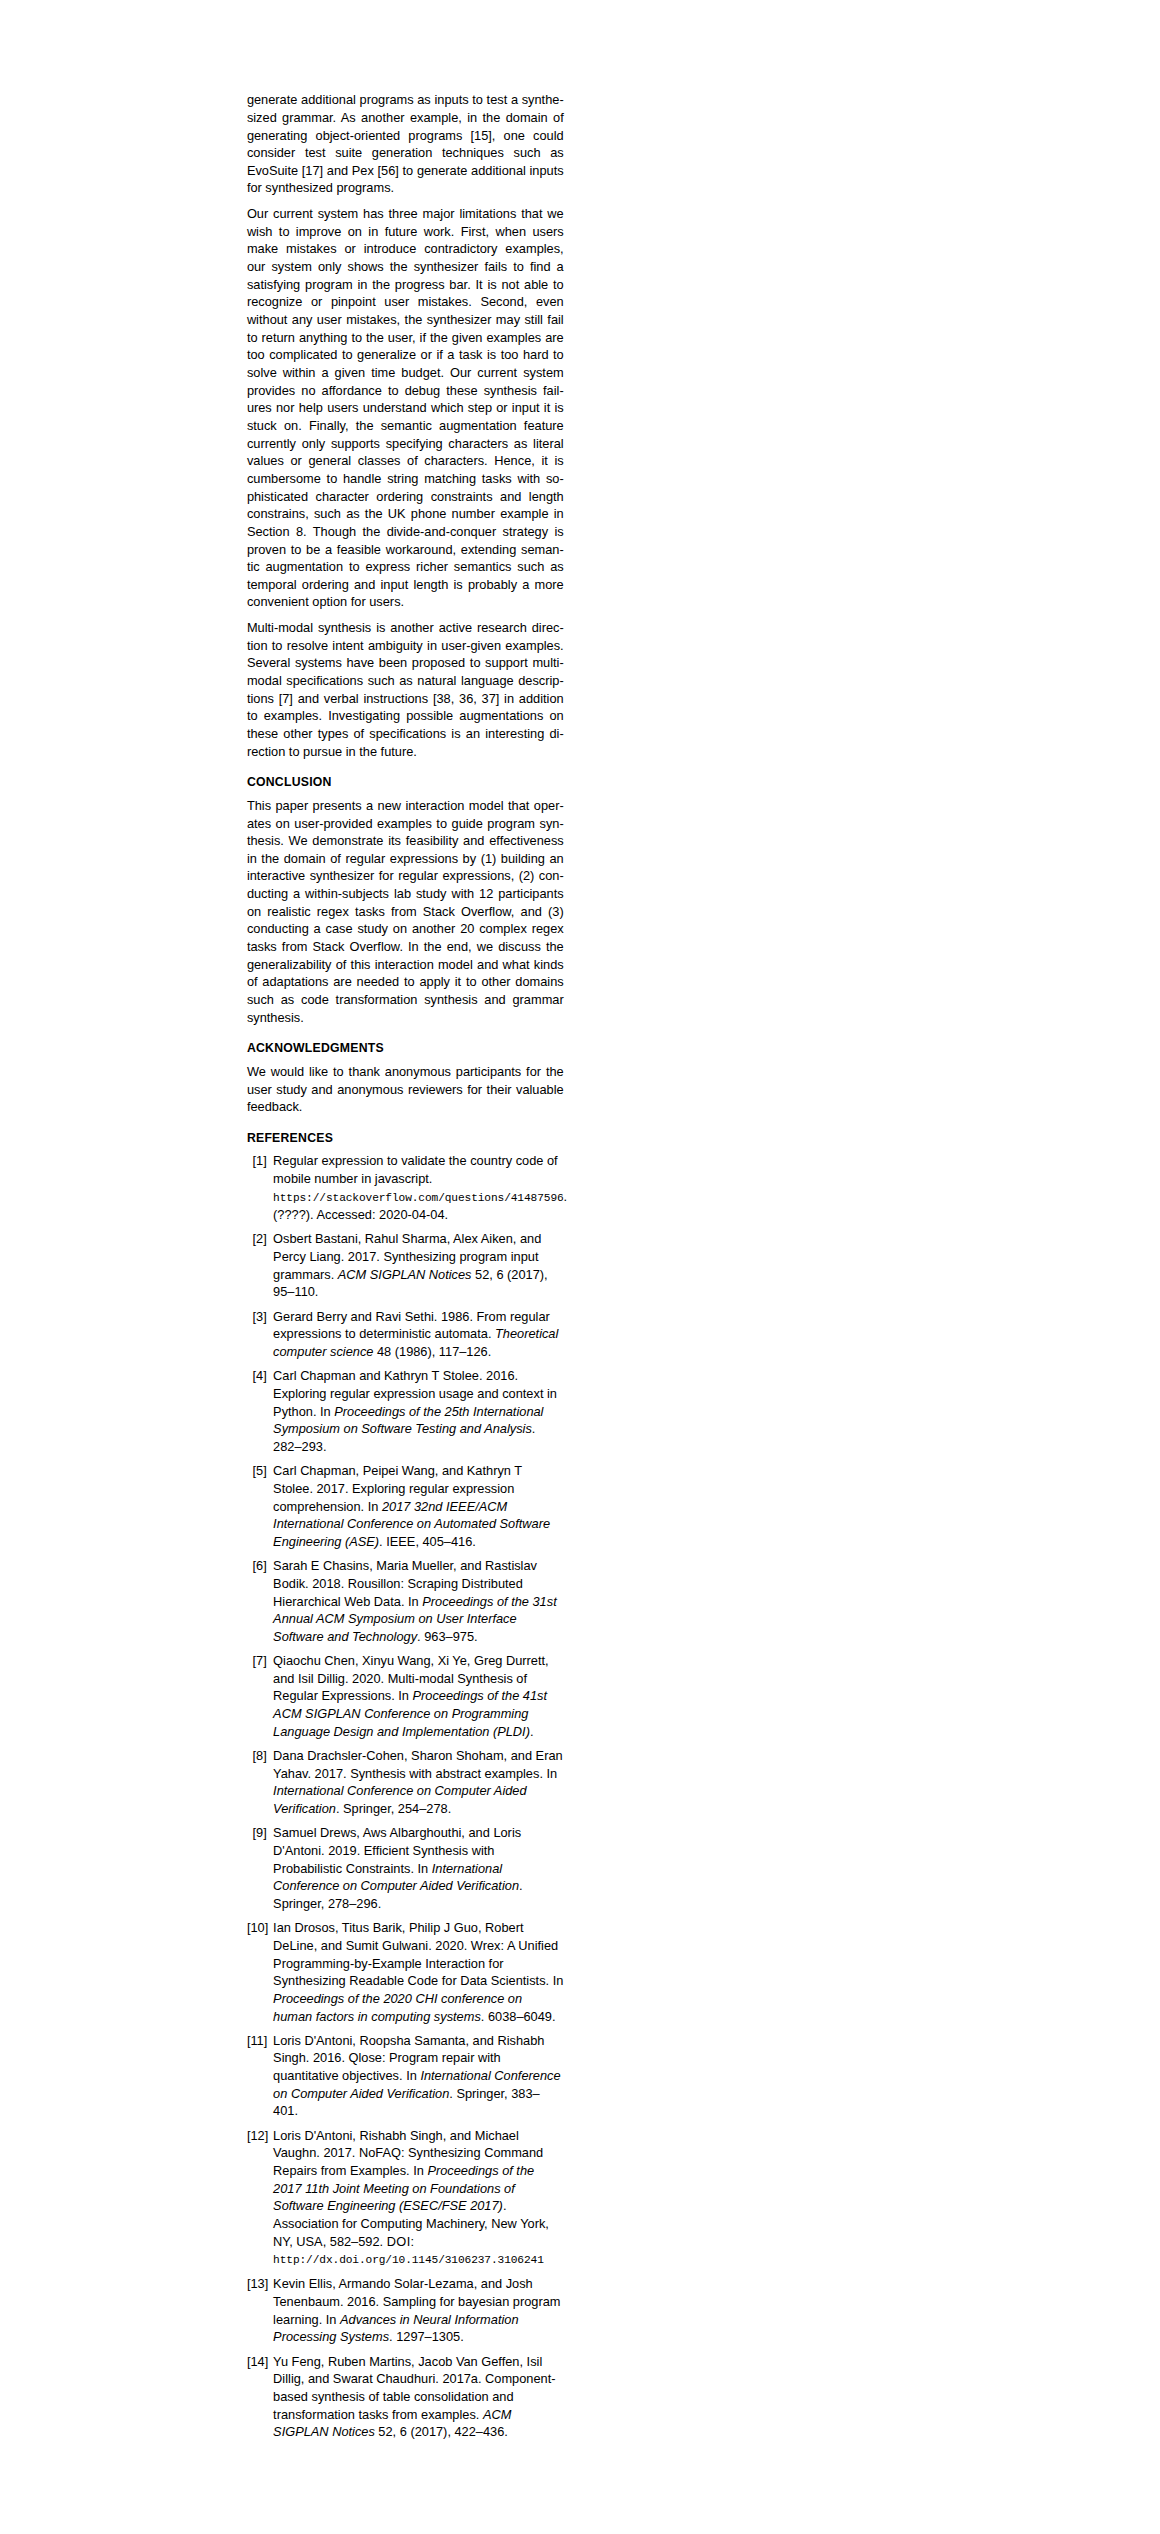generate additional programs as inputs to test a synthesized grammar. As another example, in the domain of generating object-oriented programs [15], one could consider test suite generation techniques such as EvoSuite [17] and Pex [56] to generate additional inputs for synthesized programs.
Our current system has three major limitations that we wish to improve on in future work. First, when users make mistakes or introduce contradictory examples, our system only shows the synthesizer fails to find a satisfying program in the progress bar. It is not able to recognize or pinpoint user mistakes. Second, even without any user mistakes, the synthesizer may still fail to return anything to the user, if the given examples are too complicated to generalize or if a task is too hard to solve within a given time budget. Our current system provides no affordance to debug these synthesis failures nor help users understand which step or input it is stuck on. Finally, the semantic augmentation feature currently only supports specifying characters as literal values or general classes of characters. Hence, it is cumbersome to handle string matching tasks with sophisticated character ordering constraints and length constrains, such as the UK phone number example in Section 8. Though the divide-and-conquer strategy is proven to be a feasible workaround, extending semantic augmentation to express richer semantics such as temporal ordering and input length is probably a more convenient option for users.
Multi-modal synthesis is another active research direction to resolve intent ambiguity in user-given examples. Several systems have been proposed to support multi-modal specifications such as natural language descriptions [7] and verbal instructions [38, 36, 37] in addition to examples. Investigating possible augmentations on these other types of specifications is an interesting direction to pursue in the future.
Conclusion
This paper presents a new interaction model that operates on user-provided examples to guide program synthesis. We demonstrate its feasibility and effectiveness in the domain of regular expressions by (1) building an interactive synthesizer for regular expressions, (2) conducting a within-subjects lab study with 12 participants on realistic regex tasks from Stack Overflow, and (3) conducting a case study on another 20 complex regex tasks from Stack Overflow. In the end, we discuss the generalizability of this interaction model and what kinds of adaptations are needed to apply it to other domains such as code transformation synthesis and grammar synthesis.
Acknowledgments
We would like to thank anonymous participants for the user study and anonymous reviewers for their valuable feedback.
References
Regular expression to validate the country code of mobile number in javascript. https://stackoverflow.com/questions/41487596. (????). Accessed: 2020-04-04.
Osbert Bastani, Rahul Sharma, Alex Aiken, and Percy Liang. 2017. Synthesizing program input grammars. ACM SIGPLAN Notices 52, 6 (2017), 95–110.
Gerard Berry and Ravi Sethi. 1986. From regular expressions to deterministic automata. Theoretical computer science 48 (1986), 117–126.
Carl Chapman and Kathryn T Stolee. 2016. Exploring regular expression usage and context in Python. In Proceedings of the 25th International Symposium on Software Testing and Analysis. 282–293.
Carl Chapman, Peipei Wang, and Kathryn T Stolee. 2017. Exploring regular expression comprehension. In 2017 32nd IEEE/ACM International Conference on Automated Software Engineering (ASE). IEEE, 405–416.
Sarah E Chasins, Maria Mueller, and Rastislav Bodik. 2018. Rousillon: Scraping Distributed Hierarchical Web Data. In Proceedings of the 31st Annual ACM Symposium on User Interface Software and Technology. 963–975.
Qiaochu Chen, Xinyu Wang, Xi Ye, Greg Durrett, and Isil Dillig. 2020. Multi-modal Synthesis of Regular Expressions. In Proceedings of the 41st ACM SIGPLAN Conference on Programming Language Design and Implementation (PLDI).
Dana Drachsler-Cohen, Sharon Shoham, and Eran Yahav. 2017. Synthesis with abstract examples. In International Conference on Computer Aided Verification. Springer, 254–278.
Samuel Drews, Aws Albarghouthi, and Loris D'Antoni. 2019. Efficient Synthesis with Probabilistic Constraints. In International Conference on Computer Aided Verification. Springer, 278–296.
Ian Drosos, Titus Barik, Philip J Guo, Robert DeLine, and Sumit Gulwani. 2020. Wrex: A Unified Programming-by-Example Interaction for Synthesizing Readable Code for Data Scientists. In Proceedings of the 2020 CHI conference on human factors in computing systems. 6038–6049.
Loris D'Antoni, Roopsha Samanta, and Rishabh Singh. 2016. Qlose: Program repair with quantitative objectives. In International Conference on Computer Aided Verification. Springer, 383–401.
Loris D'Antoni, Rishabh Singh, and Michael Vaughn. 2017. NoFAQ: Synthesizing Command Repairs from Examples. In Proceedings of the 2017 11th Joint Meeting on Foundations of Software Engineering (ESEC/FSE 2017). Association for Computing Machinery, New York, NY, USA, 582–592. DOI:
http://dx.doi.org/10.1145/3106237.3106241
Kevin Ellis, Armando Solar-Lezama, and Josh Tenenbaum. 2016. Sampling for bayesian program learning. In Advances in Neural Information Processing Systems. 1297–1305.
Yu Feng, Ruben Martins, Jacob Van Geffen, Isil Dillig, and Swarat Chaudhuri. 2017a. Component-based synthesis of table consolidation and transformation tasks from examples. ACM SIGPLAN Notices 52, 6 (2017), 422–436.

+ + + + +

### Description of the task
For the listing above, print only the lines starting at the line containing "Osbert Bastani, Rahul" and ending at the line containing "Carl Chapman and", exactly, both included.

### Response to the exercise
Osbert Bastani, Rahul Sharma, Alex Aiken, and Percy Liang. 2017. Synthesizing program input grammars. ACM SIGPLAN Notices 52, 6 (2017), 95–110.
Gerard Berry and Ravi Sethi. 1986. From regular expressions to deterministic automata. Theoretical computer science 48 (1986), 117–126.
Carl Chapman and Kathryn T Stolee. 2016. Exploring regular expression usage and context in Python. In Proceedings of the 25th International Symposium on Software Testing and Analysis. 282–293.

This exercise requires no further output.